> **TEXT SECTION**:

The metal layer may include a first surface opposite to the busbar and a second surface, opposite to the first surface and facing the busbar, and the first surface of the bent region may be folded such that at least a portion of the first surface contacts each other in a facing manner.

The insulating layer may include an upper through-hole exposing at least a portion of the first surface of the bent region and a lower through-hole exposing at least a portion of the second surface of the bent region, and the second surface of the bent region exposed through the lower through-hole may contact the busbar.

BRIEF DESCRIPTION OF DRAWINGS

Certain aspects, features, and advantages of the present disclosure are illustrated by the following detailed description with reference to the accompanying drawings.

FIG. 1 is a perspective view of a battery cell according to an embodiment;

FIG. 2 is a perspective view of a battery module according to an embodiment;

FIG. 3 is an exploded perspective view of a battery module according to an embodiment;

FIG. 4 is a front view illustrating welding of a flexible printed circuit board and a busbar according to an embodiment;

FIG. 5 is a cross-sectional view taken along line I-I′ of FIG. 4, according to an embodiment;

FIG. 6A is a diagram illustrating a process of connecting a sensor assembly and a busbar, according to an embodiment;

FIG. 6B is a cross-sectional view taken along line II-II′ of FIG. 6A;

FIG. 7 is a diagram illustrating a process of connecting a sensor assembly and a busbar, according to another embodiment; and

FIG. 8 is an exploded perspective view of a battery pack, according to an embodiment.

> **SUPPLIED INFORMATION**:
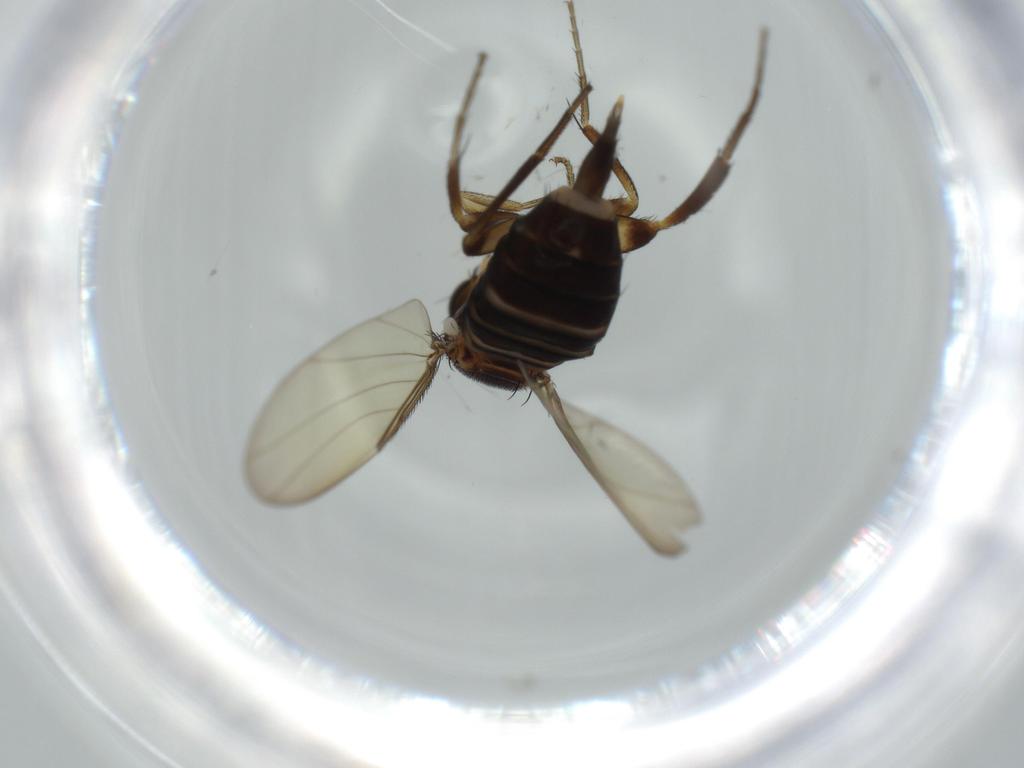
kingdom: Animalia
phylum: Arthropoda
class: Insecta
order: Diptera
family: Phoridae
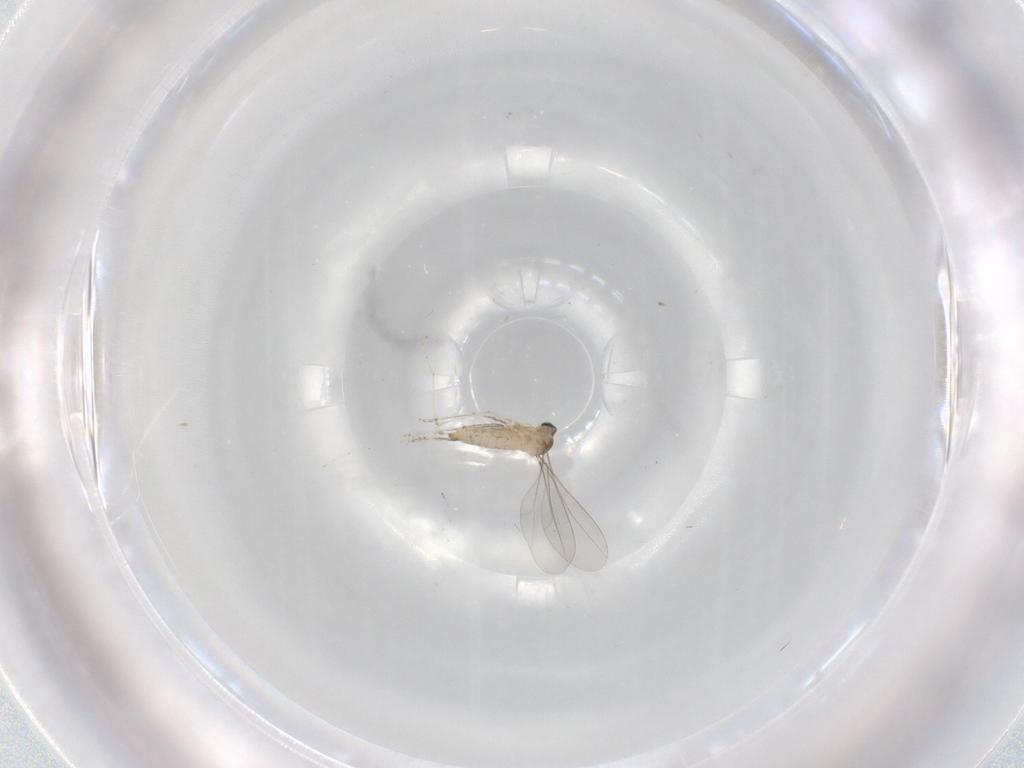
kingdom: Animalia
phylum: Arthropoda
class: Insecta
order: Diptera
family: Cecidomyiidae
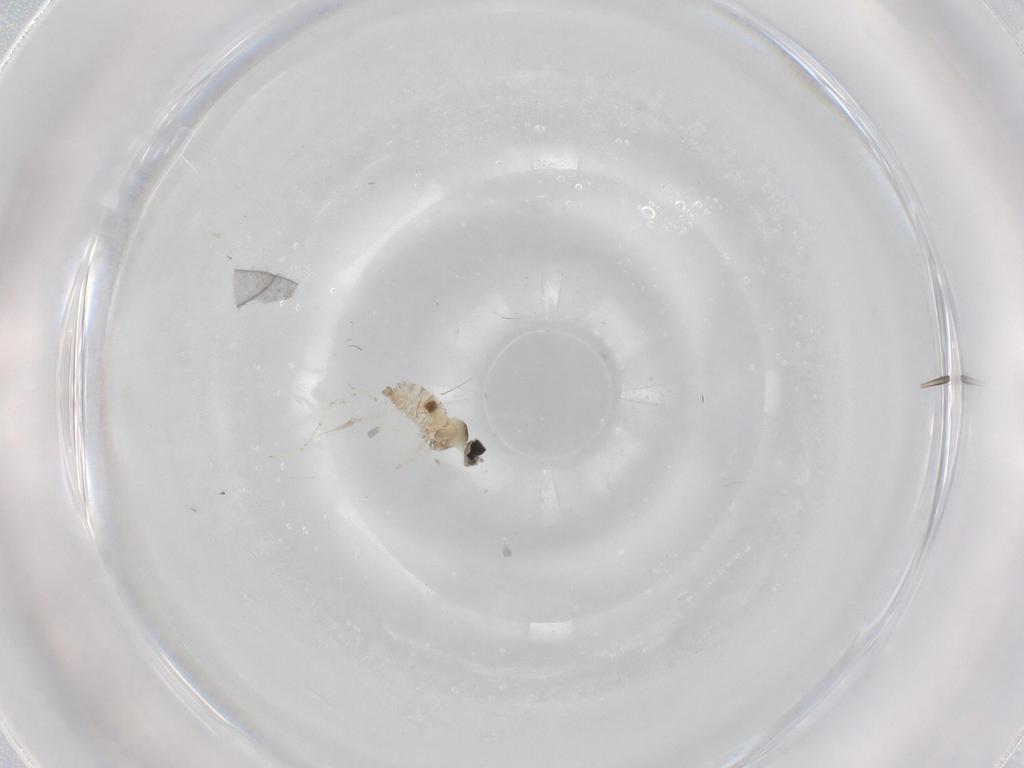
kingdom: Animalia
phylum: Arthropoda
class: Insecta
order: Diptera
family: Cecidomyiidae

> **DIRECTIVE 1**: Name every distinct kind of drawing that the figure list in the patent text gives for its figures.
> **DIRECTIVE 2**: In the patent text, rewrite the passage starting at "The metal layer" and ending at "contact the busbar.", changing "busbar" to "bus bar".
The rows aren't needed for this work.

> **EXERCISE RESULT 1**: perspective view, exploded perspective view, front view, cross-sectional view, diagram

> **EXERCISE RESULT 2**:
The metal layer may include a first surface opposite to the bus bar and a second surface, opposite to the first surface and facing the bus bar, and the first surface of the bent region may be folded such that at least a portion of the first surface contacts each other in a facing manner.

The insulating layer may include an upper through-hole exposing at least a portion of the first surface of the bent region and a lower through-hole exposing at least a portion of the second surface of the bent region, and the second surface of the bent region exposed through the lower through-hole may contact the bus bar.